Problem in training a 1D Convolution Network (Overfitting issue)


I am having a problem training a 1D convolution NN. My dataset is of the shape [B,C,W] – [50, 1, 402] i.e. trained in a batch of 50 with 1 channel and 402 time samples (each sample is a kind of signal). The problem I am trying to solve is to estimate a value based on the provided signal as input. For instance, each signal will have a different value of output and I am training a network to estimate the output value.

I used the following 1D convolution NN configuration.

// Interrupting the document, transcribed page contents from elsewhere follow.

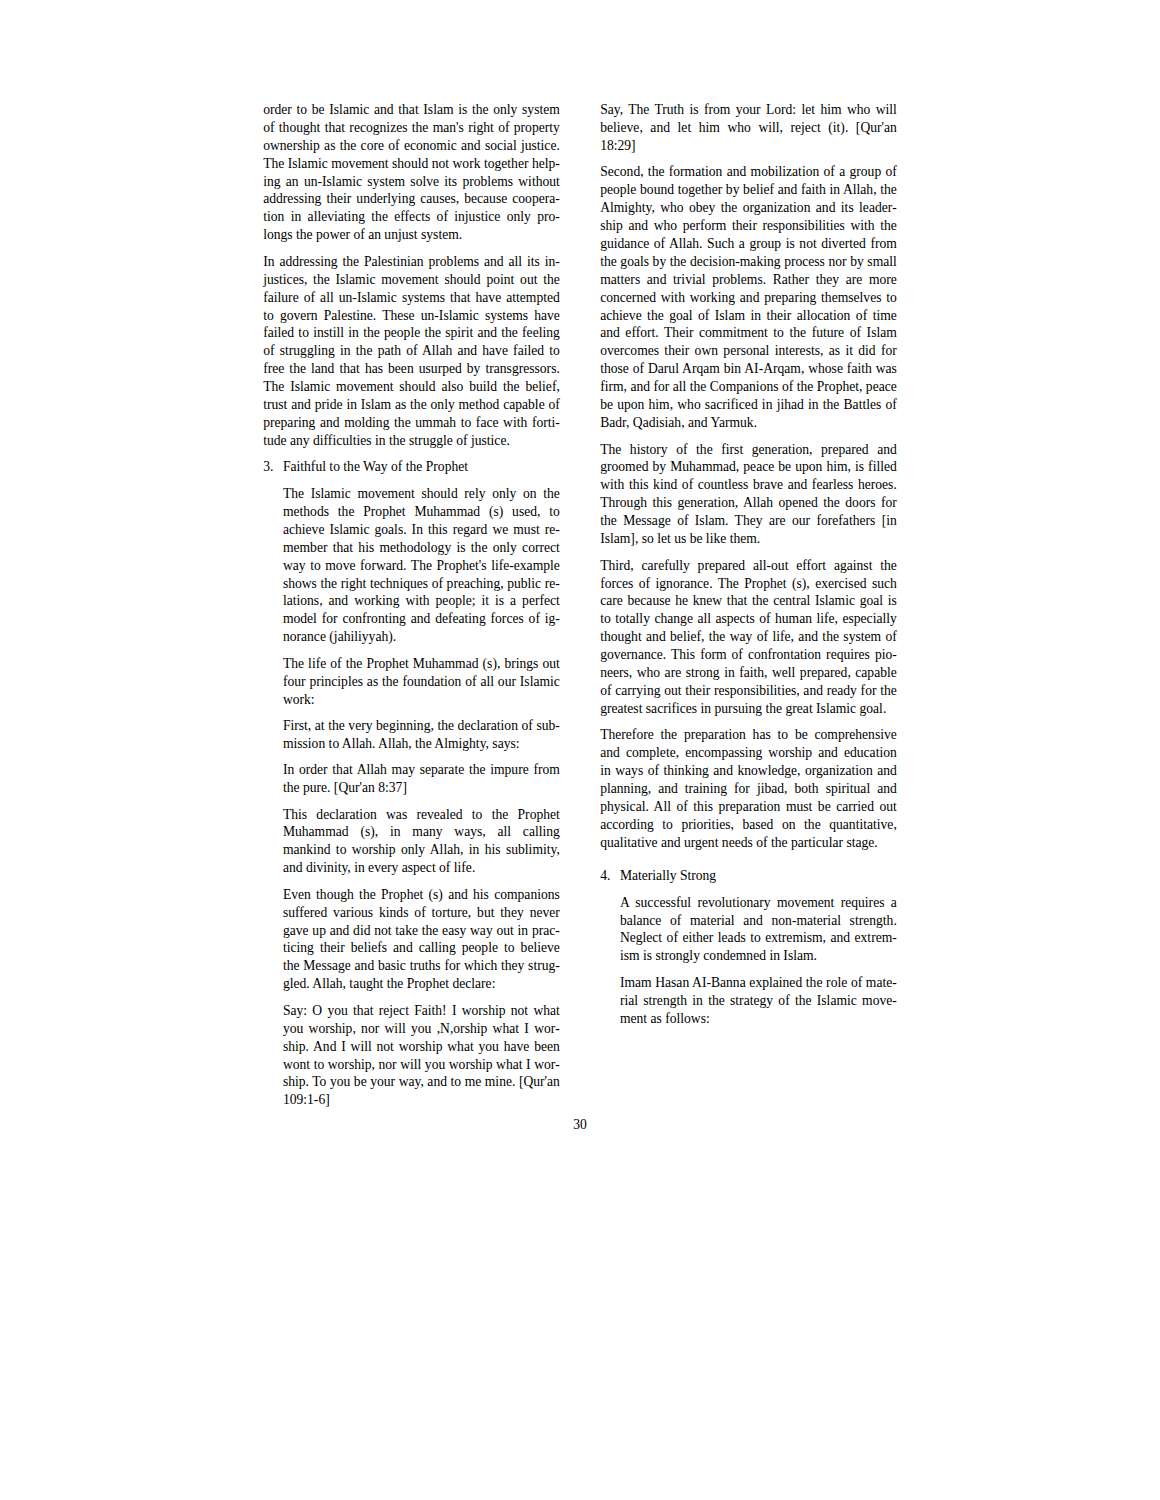order to be Islamic and that Islam is the only system of thought that recognizes the man's right of property ownership as the core of economic and social justice. The Islamic movement should not work together helping an un-Islamic system solve its problems without addressing their underlying causes, because cooperation in alleviating the effects of injustice only prolongs the power of an unjust system.
In addressing the Palestinian problems and all its injustices, the Islamic movement should point out the failure of all un-Islamic systems that have attempted to govern Palestine. These un-Islamic systems have failed to instill in the people the spirit and the feeling of struggling in the path of Allah and have failed to free the land that has been usurped by transgressors. The Islamic movement should also build the belief, trust and pride in Islam as the only method capable of preparing and molding the ummah to face with fortitude any difficulties in the struggle of justice.
3.
Faithful to the Way of the Prophet
The Islamic movement should rely only on the methods the Prophet Muhammad (s) used, to achieve Islamic goals. In this regard we must remember that his methodology is the only correct way to move forward. The Prophet's life-example shows the right techniques of preaching, public relations, and working with people; it is a perfect model for confronting and defeating forces of ignorance (jahiliyyah).
The life of the Prophet Muhammad (s), brings out four principles as the foundation of all our Islamic work:
First, at the very beginning, the declaration of submission to Allah. Allah, the Almighty, says:
In order that Allah may separate the impure from the pure. [Qur'an 8:37]
This declaration was revealed to the Prophet Muhammad (s), in many ways, all calling mankind to worship only Allah, in his sublimity, and divinity, in every aspect of life.
Even though the Prophet (s) and his companions suffered various kinds of torture, but they never gave up and did not take the easy way out in practicing their beliefs and calling people to believe the Message and basic truths for which they struggled. Allah, taught the Prophet declare:
Say: O you that reject Faith! I worship not what you worship, nor will you ,N,orship what I worship. And I will not worship what you have been wont to worship, nor will you worship what I worship. To you be your way, and to me mine. [Qur'an 109:1-6]
Say, The Truth is from your Lord: let him who will believe, and let him who will, reject (it). [Qur'an 18:29]
Second, the formation and mobilization of a group of people bound together by belief and faith in Allah, the Almighty, who obey the organization and its leadership and who perform their responsibilities with the guidance of Allah. Such a group is not diverted from the goals by the decision-making process nor by small matters and trivial problems. Rather they are more concerned with working and preparing themselves to achieve the goal of Islam in their allocation of time and effort. Their commitment to the future of Islam overcomes their own personal interests, as it did for those of Darul Arqam bin AI-Arqam, whose faith was firm, and for all the Companions of the Prophet, peace be upon him, who sacrificed in jihad in the Battles of Badr, Qadisiah, and Yarmuk.
The history of the first generation, prepared and groomed by Muhammad, peace be upon him, is filled with this kind of countless brave and fearless heroes. Through this generation, Allah opened the doors for the Message of Islam. They are our forefathers [in Islam], so let us be like them.
Third, carefully prepared all-out effort against the forces of ignorance. The Prophet (s), exercised such care because he knew that the central Islamic goal is to totally change all aspects of human life, especially thought and belief, the way of life, and the system of governance. This form of confrontation requires pioneers, who are strong in faith, well prepared, capable of carrying out their responsibilities, and ready for the greatest sacrifices in pursuing the great Islamic goal.
Therefore the preparation has to be comprehensive and complete, encompassing worship and education in ways of thinking and knowledge, organization and planning, and training for jibad, both spiritual and physical. All of this preparation must be carried out according to priorities, based on the quantitative, qualitative and urgent needs of the particular stage.
4.
Materially Strong
A successful revolutionary movement requires a balance of material and non-material strength. Neglect of either leads to extremism, and extremism is strongly condemned in Islam.
Imam Hasan AI-Banna explained the role of material strength in the strategy of the Islamic movement as follows:
30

class Simple1DCNN(torch.nn.Module):
    def __init__(self):
        super(Simple1DCNN, self).__init__()
        self.layer1 = torch.nn.Conv1d(in_channels = 1, out_channels = 10, kernel_size = 5)
        self.act = torch.nn.ReLU()
        self.layer2 = torch.nn.Conv1d(in_channels = 10, out_channels = 20, kernel_size = 5)
        self.fc1 = torch.nn.Linear(20*394, 100)
        self.fc2 = torch.nn.Linear(100, 50)
        self.fc3 = torch.nn.Linear(50, 1)
        self.conv2_drop = torch.nn.Dropout(0.5)
    def forward(self, x):
        x = self.act(self.layer1(x))
        x = self.act(self.conv2_drop(self.layer2(x)))
        x = x.view(-1, x.shape[1] * x.shape[-1])
        x = torch.tanh(self.fc1(x))
        x = torch.tanh(self.fc2(x))
        x = self.fc3(x)      # collecting the output of linear layer
        return x

the problem is that networking is overfitting the training set which can be seen from the results below:

You can see that the training loss is decreasing while the validation loss is not. Here, a tolerance of 10% is defined so that if the output is within 10% of the actual output it is counted as an accurate prediction (this is just for my personal info and has no relation with the training process).

I have done everything, from normalizing the inputs to splitting the dataset to a random training and validation set (80% - 20%)

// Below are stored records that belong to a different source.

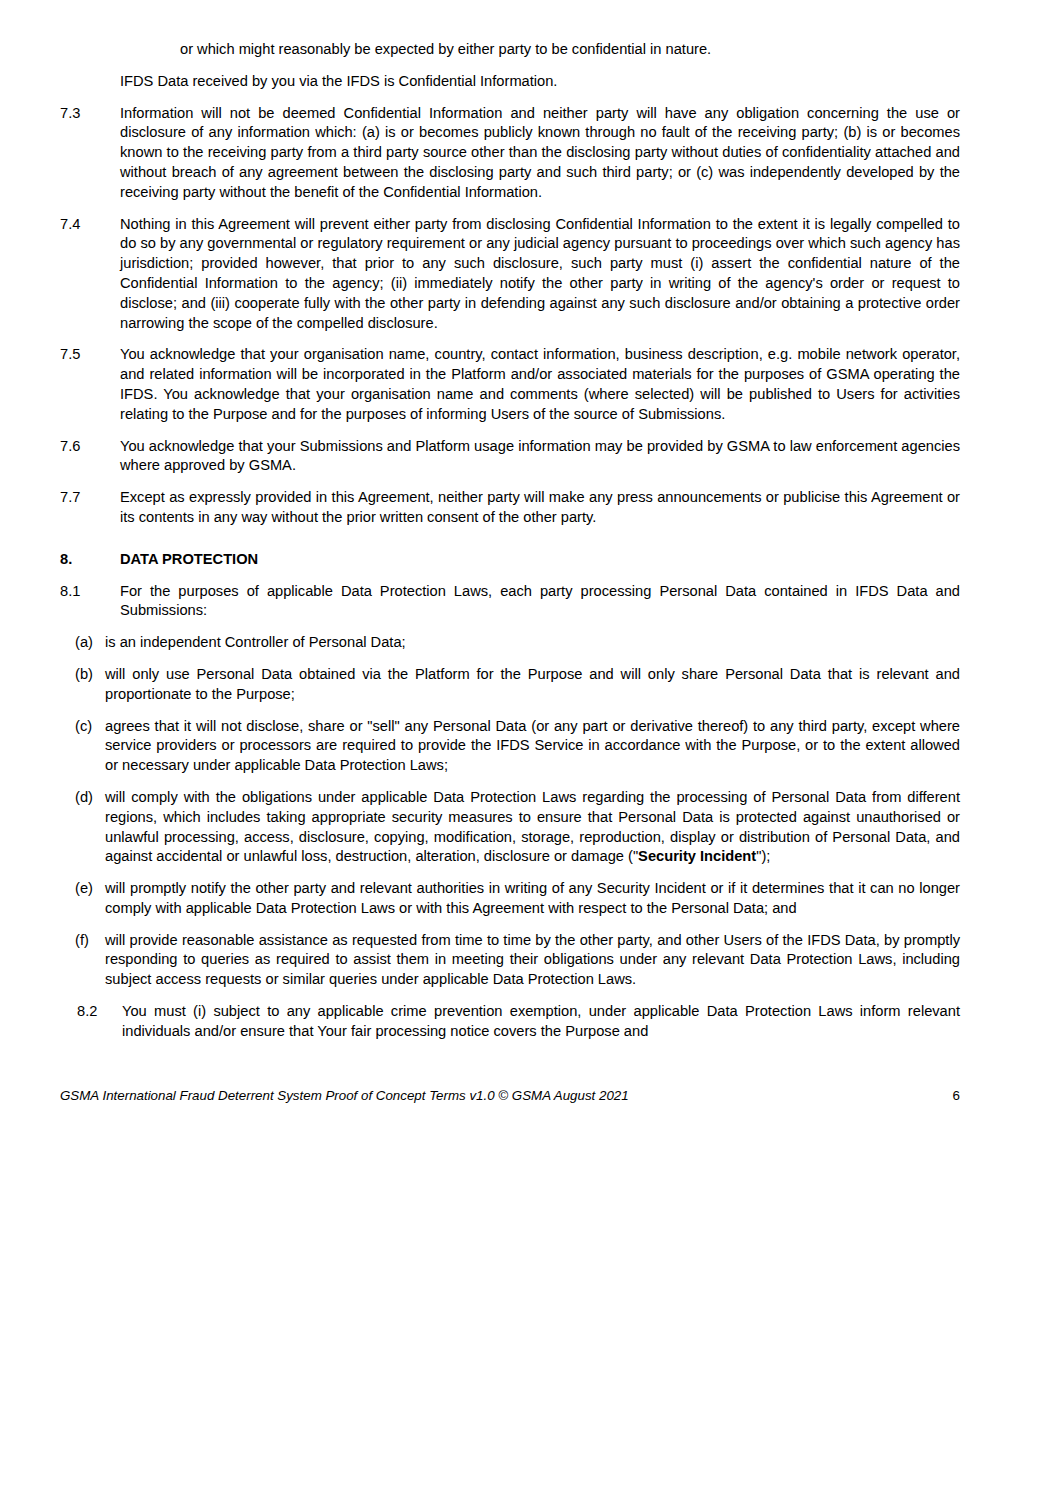or which might reasonably be expected by either party to be confidential in nature.
IFDS Data received by you via the IFDS is Confidential Information.
7.3
Information will not be deemed Confidential Information and neither party will have any obligation concerning the use or disclosure of any information which: (a) is or becomes publicly known through no fault of the receiving party; (b) is or becomes known to the receiving party from a third party source other than the disclosing party without duties of confidentiality attached and without breach of any agreement between the disclosing party and such third party; or (c) was independently developed by the receiving party without the benefit of the Confidential Information.
7.4
Nothing in this Agreement will prevent either party from disclosing Confidential Information to the extent it is legally compelled to do so by any governmental or regulatory requirement or any judicial agency pursuant to proceedings over which such agency has jurisdiction; provided however, that prior to any such disclosure, such party must (i) assert the confidential nature of the Confidential Information to the agency; (ii) immediately notify the other party in writing of the agency's order or request to disclose; and (iii) cooperate fully with the other party in defending against any such disclosure and/or obtaining a protective order narrowing the scope of the compelled disclosure.
7.5
You acknowledge that your organisation name, country, contact information, business description, e.g. mobile network operator, and related information will be incorporated in the Platform and/or associated materials for the purposes of GSMA operating the IFDS. You acknowledge that your organisation name and comments (where selected) will be published to Users for activities relating to the Purpose and for the purposes of informing Users of the source of Submissions.
7.6
You acknowledge that your Submissions and Platform usage information may be provided by GSMA to law enforcement agencies where approved by GSMA.
7.7
Except as expressly provided in this Agreement, neither party will make any press announcements or publicise this Agreement or its contents in any way without the prior written consent of the other party.
8.
DATA PROTECTION
8.1
For the purposes of applicable Data Protection Laws, each party processing Personal Data contained in IFDS Data and Submissions:
(a)
is an independent Controller of Personal Data;
(b)
will only use Personal Data obtained via the Platform for the Purpose and will only share Personal Data that is relevant and proportionate to the Purpose;
(c)
agrees that it will not disclose, share or "sell" any Personal Data (or any part or derivative thereof) to any third party, except where service providers or processors are required to provide the IFDS Service in accordance with the Purpose, or to the extent allowed or necessary under applicable Data Protection Laws;
(d)
will comply with the obligations under applicable Data Protection Laws regarding the processing of Personal Data from different regions, which includes taking appropriate security measures to ensure that Personal Data is protected against unauthorised or unlawful processing, access, disclosure, copying, modification, storage, reproduction, display or distribution of Personal Data, and against accidental or unlawful loss, destruction, alteration, disclosure or damage ("Security Incident");
(e)
will promptly notify the other party and relevant authorities in writing of any Security Incident or if it determines that it can no longer comply with applicable Data Protection Laws or with this Agreement with respect to the Personal Data; and
(f)
will provide reasonable assistance as requested from time to time by the other party, and other Users of the IFDS Data, by promptly responding to queries as required to assist them in meeting their obligations under any relevant Data Protection Laws, including subject access requests or similar queries under applicable Data Protection Laws.
8.2
You must (i) subject to any applicable crime prevention exemption, under applicable Data Protection Laws inform relevant individuals and/or ensure that Your fair processing notice covers the Purpose and
GSMA International Fraud Deterrent System Proof of Concept Terms v1.0 © GSMA August 2021
6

Some other use full information are:

criterion = torch.nn.MSELoss()
optimizer = torch.optim.SGD(net.parameters(), lr = 1e-3, momentum = 0.5, weight_decay = 0.01)

Can anybody help me with this??

It seems lile your linear layers are “too strong” for this task so you basically learn whole data instead of learning to generalize.
You can try to reduce amount of hidden layers
Edit: and add dropout inbetween those dense layers as it should help too
Edit 2 (kinda offtopic): i also noticed that you don’t have any activation function on your last layer. Was it meant to be like that?

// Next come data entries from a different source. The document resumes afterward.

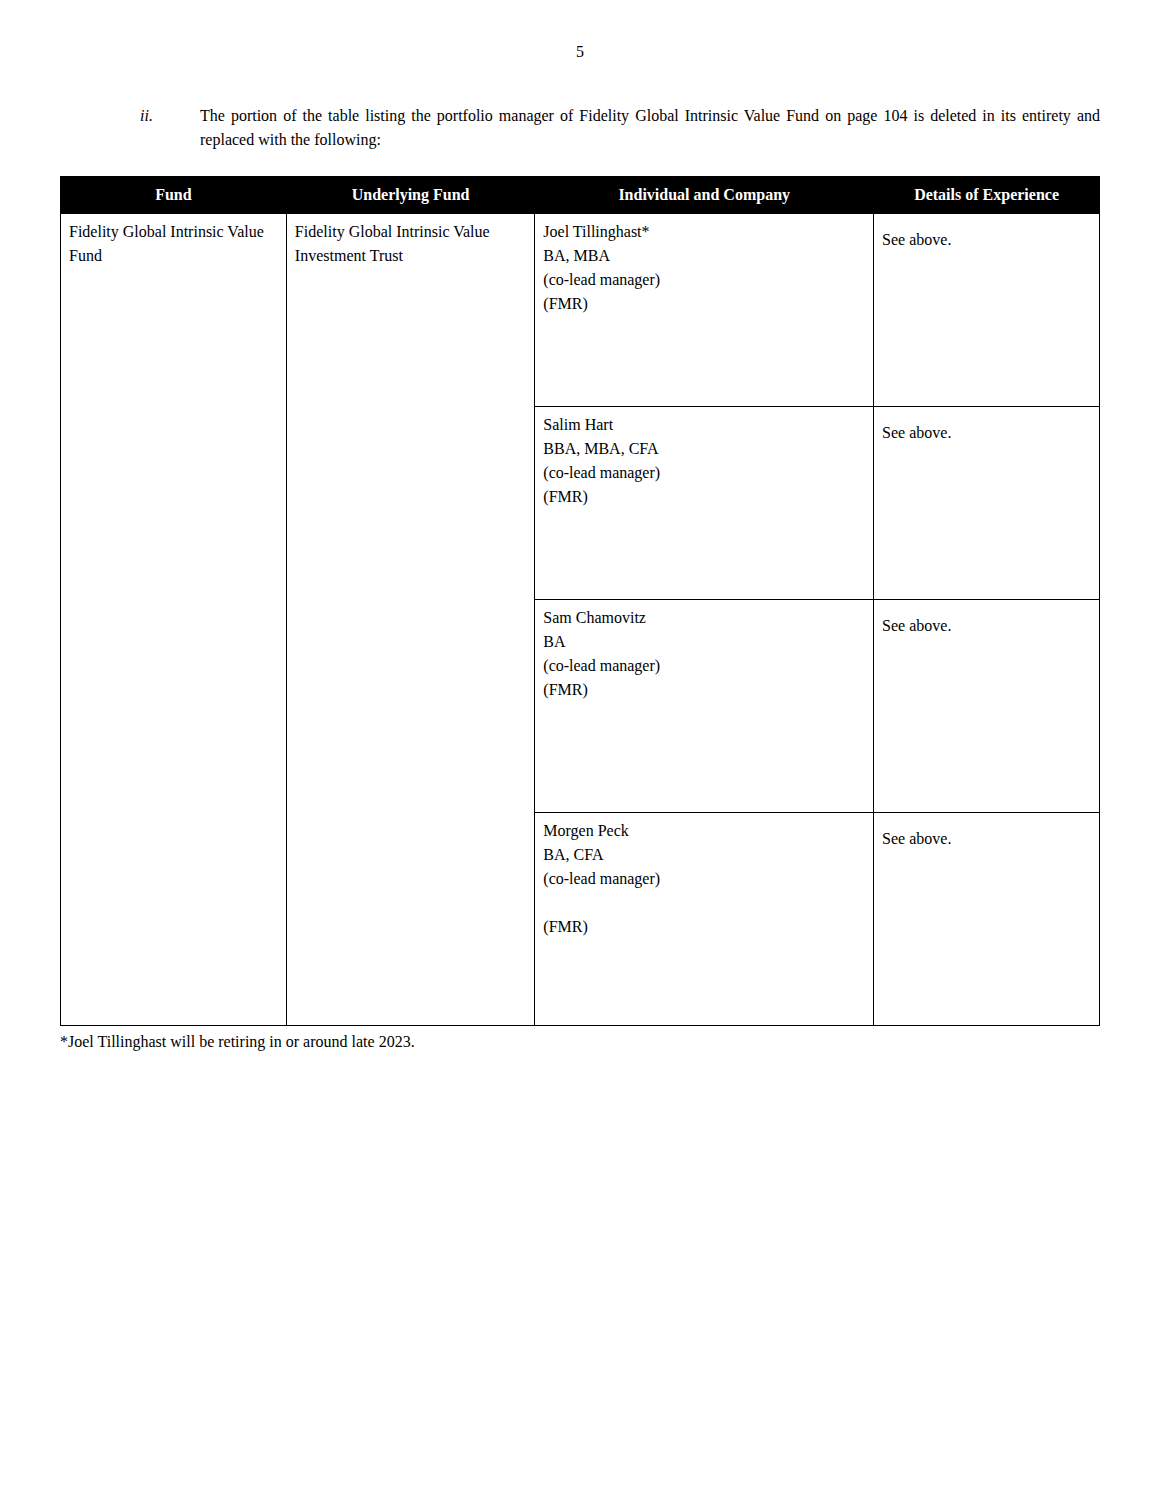5
ii.
The portion of the table listing the portfolio manager of Fidelity Global Intrinsic Value Fund on page 104 is deleted in its entirety and replaced with the following:
| Fund | Underlying Fund | Individual and Company | Details of Experience |
| --- | --- | --- | --- |
| Fidelity Global Intrinsic Value Fund | Fidelity Global Intrinsic Value Investment Trust | Joel Tillinghast* BA, MBA (co-lead manager) (FMR) | See above. |
| Salim Hart BBA, MBA, CFA (co-lead manager) (FMR) | See above. |
| Sam Chamovitz BA (co-lead manager) (FMR) | See above. |
| Morgen Peck BA, CFA (co-lead manager) (FMR) | See above. |
*Joel Tillinghast will be retiring in or around late 2023.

Could you elaborate on your overfitting? I’m seeing a train accuracy of 43%, overfitting is when your model is fitting to closely to your training data (performing amazing on it) and performing poorly on your test set.

I just want to clarify that I’m not misreading your training accuracy. The way we go about preventing overfitting and generally just improving our model performance is different.

Here are some things I would suggest at first glance:

  • Adjust kernel size down to 3 (learning over 3 elements is easier than over 5)
  • Adjusting your number of channels. Consider “upping” your channels and then “downing” your channels. That is, maybe a progression like so: 1 -> 8 -> 4. (So three conv1d layers)
  • Adjusting or adding more linear layers. Currently you’re going from 20*394 = 7880 down to 100. This is a massive reduction. If you add an additional linear layer, you can do something like this instead: 7880 -> 985 (1/8 reduction) -> 50 (~1/20 reduction) -> 1. But if you adjust the number of out channels from the final convolution, these numbers are going to be different.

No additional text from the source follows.